Un virus qui menace un secteur-clé de l’économie

Lors de sa nomination au poste de directeur en août 2017, Yves Koné avait déjà tiré la sonnette d’alarme, en érigeant la lutte contre le swollen shoot en tête des priorités du CCC. Chez le premier producteur mondial de cacao, ce sont en effet près de 300 000 hectares de cacaoyers qui sont atteints, soit 15 % des surfaces de plantations. Une menace à prendre au sérieux. En effet, la Côte d’Ivoire, qui produit annuellement 2 millions de tonnes de cacao, a fait du secteur le premier employeur du pays malgré la chute des cours, à 35 % l’an dernier. « L’or brun » représente même 15 % du PIB, et plus de 50 % de ses recettes d’exportations, d’après la Banque mondiale.

Surtout, le swollen shoot pourrait sérieusement dégrader une filière déjà en crise. En plus de subir les conséquences d’une conjoncture difficile, les producteurs de cacao ivoiriens vilipendent régulièrement le CCC. La gestion d’un fonds de réserve technique destiné à amortir les chutes de cours a notamment été très critiquée, les dirigeants de l’institution ayant tardé à le débloquer.
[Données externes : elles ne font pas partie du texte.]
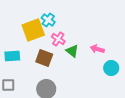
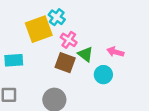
brown square: (44, 58) -> (65, 63), moved
cyan circle: (111, 68) -> (103, 75), moved

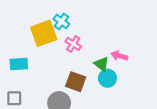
green triangle: (85, 54) -> (102, 64), moved
brown square: (65, 63) -> (76, 82), moved

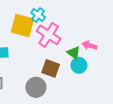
yellow square: (44, 33) -> (22, 25), turned 35
pink cross: (73, 44) -> (49, 35), size x1.6

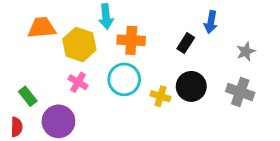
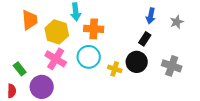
orange trapezoid: (42, 28) -> (30, 20), turned 90
black rectangle: (186, 43) -> (145, 39), moved
gray star: (246, 51) -> (177, 22), moved
pink cross: (78, 82) -> (56, 59), size x1.5

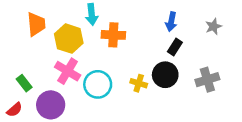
blue arrow: (151, 16) -> (171, 22), moved
cyan circle: (89, 57) -> (98, 84), moved
gray cross: (172, 66) -> (207, 80), turned -36
red semicircle: (12, 91) -> (14, 110), turned 48

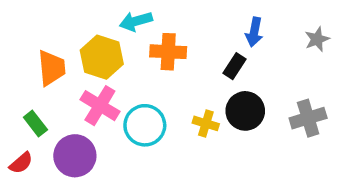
cyan arrow: (92, 14) -> (136, 21), turned 80
orange trapezoid: (36, 24) -> (52, 68), moved
black rectangle: (175, 47) -> (235, 66), moved

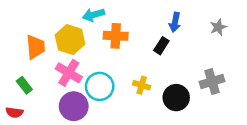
black circle: (245, 111) -> (176, 98), moved
purple circle: (75, 156) -> (74, 106), moved
red semicircle: (21, 163) -> (14, 112), turned 49

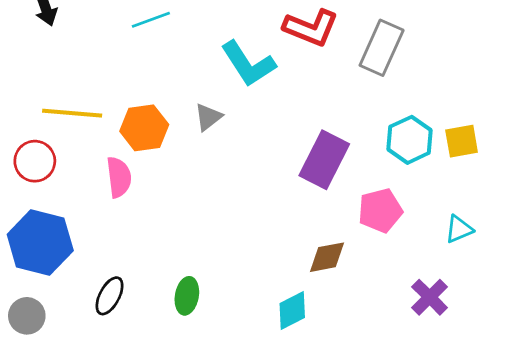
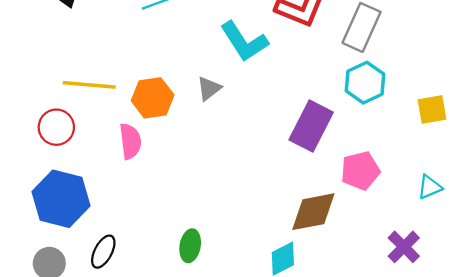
cyan hexagon: (410, 140) -> (365, 83), moved
brown diamond: (327, 257) -> (313, 212), size x1.4
black ellipse: (109, 296) -> (103, 252), moved

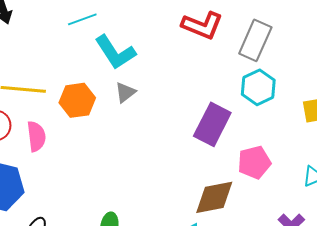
cyan L-shape: (244, 41) -> (115, 52), moved
pink semicircle: (130, 141) -> (36, 136), moved

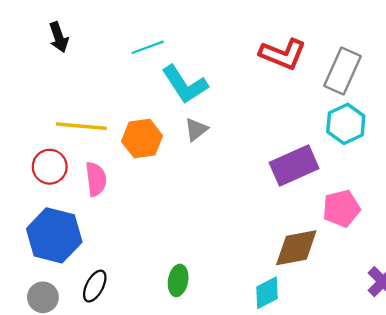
purple rectangle: (212, 124) -> (294, 166), turned 39

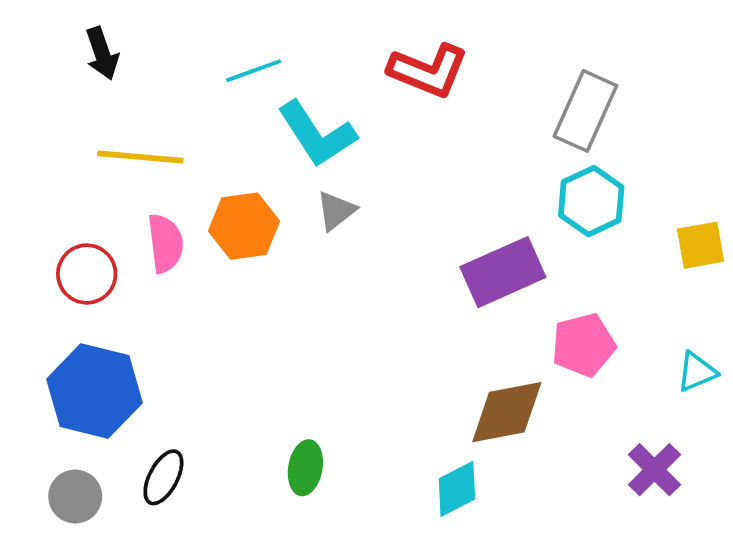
red L-shape: (283, 54) -> (428, 71), moved
yellow line: (81, 126) -> (140, 157), moved
pink semicircle: (96, 179) -> (165, 243), moved

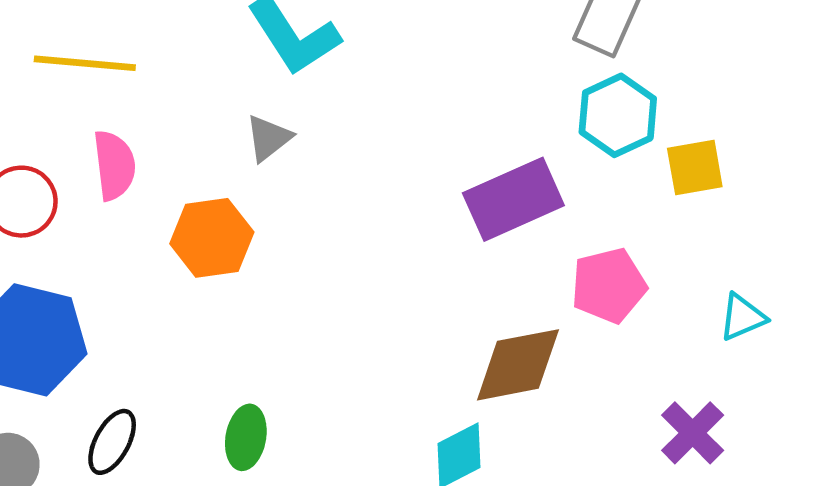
gray triangle: (336, 211) -> (269, 138), moved
orange hexagon: (244, 226) -> (212, 238), moved
yellow square: (701, 245) -> (695, 168), moved
green ellipse: (305, 468) -> (246, 437), moved

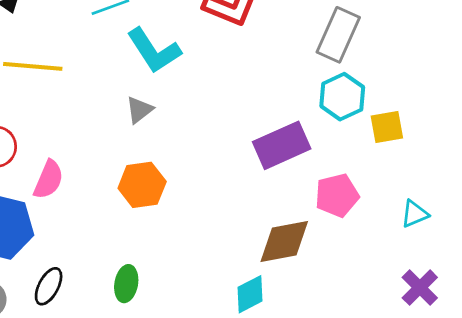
pink semicircle: (114, 165) -> (49, 180), moved, turned 30
orange hexagon: (212, 238) -> (142, 185), moved
purple cross: (693, 433) -> (420, 288), moved

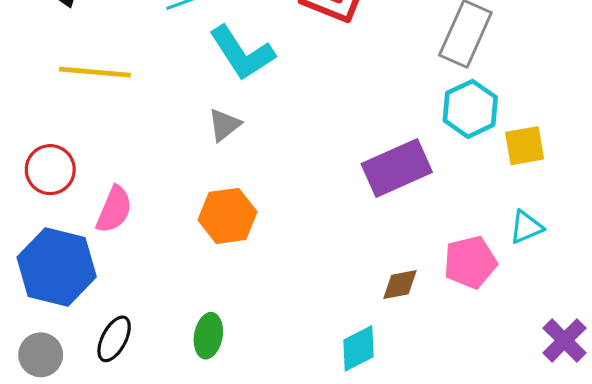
pink pentagon: (337, 195) -> (470, 262), moved
cyan triangle: (415, 214) -> (526, 227), moved
brown diamond: (284, 241) -> (400, 285), size x0.6

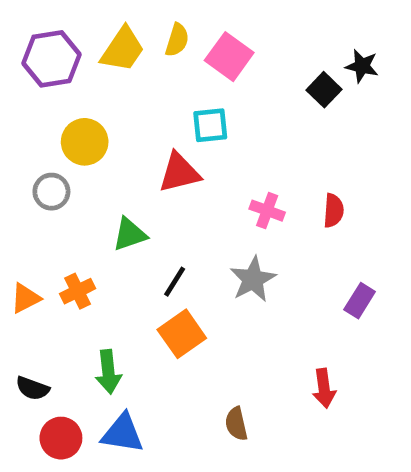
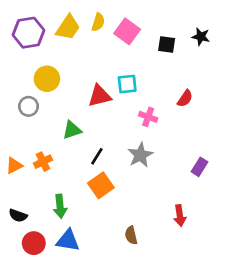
black square: (324, 90) -> (167, 45), moved, turned -36
cyan square: (210, 125) -> (127, 84), moved
red semicircle: (333, 211) -> (185, 98), moved, turned 30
Au Ghana, l’industrie du cacao emploie environ « 800 000 familles agricoles réparties dans six des dix régions du Ghana », peut-on lire dans un communiqué du Ghana Cocoa Board. La récolte génère environ 2 milliards de dollars de devises par an et contribue largement aux recettes publiques et au PIB national.

Une maladie incurable

Des chiffres inquiétants lorsqu’on sait que la maladie « prend une propension inquiétante », selon le CCC. Le swollen shoot, littéralement « gonflement des rameaux », est transmis par une piqûre de cochenille. Les producteurs assistent alors impuissants au dessèchement des feuilles de cacaoyers, à l’arrondissement anormal des cabosses et à la réduction des fèves. Qualifié de « sida du cacao », endémique d’Afrique de l’Ouest, il transforme le plant en arbre semblable à du bois mort.

Le virus est bien connu des producteurs ivoiriens puisqu’il s’est déclaré pour la première fois en 2003 dans la région de Marahoué, dans le centre ouest du pays. À l’époque, il avait détruit plus de 8 000 hectares de plantations, selon les experts du Centre national de recherche agronomique (CNRA). L’arrachage appliqué avait fait chuter la production de près de 66 %. Une situation similaire devrait donc se produire pour la saison 2018-2019, qui commence en octobre. Une sacrée épreuve pour les deux pays, qui refusent de baisser les bras avec leur plan conjoint.